AI Lecture Term Project – 4th Grade, 2nd Term
This project demonstrates real-time monocular depth estimation using a pre-trained MiDaS (v2.1 Large) model in ONNX format. Built with C++ and OpenCV’s DNN module, it captures live webcam feed and visualizes depth maps in real time.
The project follows this directory structure:
RealTime-Depth-Camera/
├── .vscode/ # Editor configs for VSCode (optional)
├── build/ # Compiled output binary (auto-generated)
│ └── depth_estimate # Executable built from depth_estimate.cpp
├── docs/ # For storing additional docs or reports (optional)
├── src/ # Source code and model files
│ ├── depth_estimate.cpp # Main source file for real-time depth estimation
│ └── models/ # Contains pre-trained ONNX models for depth estimation
│ ├── midas_v21_384.onnx # MiDaS v2.1 large model (384x384 resolution)
│ └── midas_v21_small_256.onnx # MiDaS v2.1 small model (256x256 resolution)
│
├── .gitignore # Git ignore rules
├── CMakeFileList.txt # CMake-related configuration (if used)
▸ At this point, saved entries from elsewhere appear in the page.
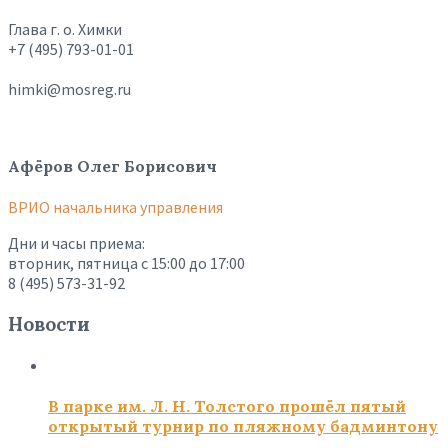
Глава г. о. Химки
+7 (495) 793-01-01
himki@mosreg.ru
Афёров Олег Борисович
ВРИО начальника управления
Дни и часы приема:
вторник, пятница с 15:00 до 17:00
8 (495) 573-31-92
Новости
В парке им. Л. Н. Толстого прошёл пятый
открытый турнир по пляжному бадминтону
├── launch.sh # Build and run script for compiling and executing
└── README.md # Project documentation (this file)
- C++11 or later
- OpenCV 4.x (built with DNN module)
- Webcam (for live video input)
- MiDaS ONNX model (included in
src/models
)
You can build and run the project using the provided shell script:
chmod +x launch.sh
./launch.sh
This script will:
- Create the build/ directory if it doesn't exist
- Compile depth_estimate.cpp
- Run the resulting executable
- ❗️Note: Ensure the model file midas_v21_384.onnx is located at src/models/.
MiDaS (Monocular Depth Estimation) is a deep learning model developed by Intel Labs that estimates depth from a single RGB image. This project uses the v2.1 Large model in ONNX format.
- Displays the original webcam frame
- Displays the corresponding real-time depth map
- Shows the current FPS in the depth window
- Press q to exit the application.
- For macOS or systems without GPU support, the model runs on CPU by default.
- You can modify the backend to use CUDA if supported:
net.setPreferableBackend(DNN_BACKEND_CUDA);
net.setPreferableTarget(DNN_TARGET_CUDA);
This project is for academic use only. Model usage is subject to its original MiDaS license.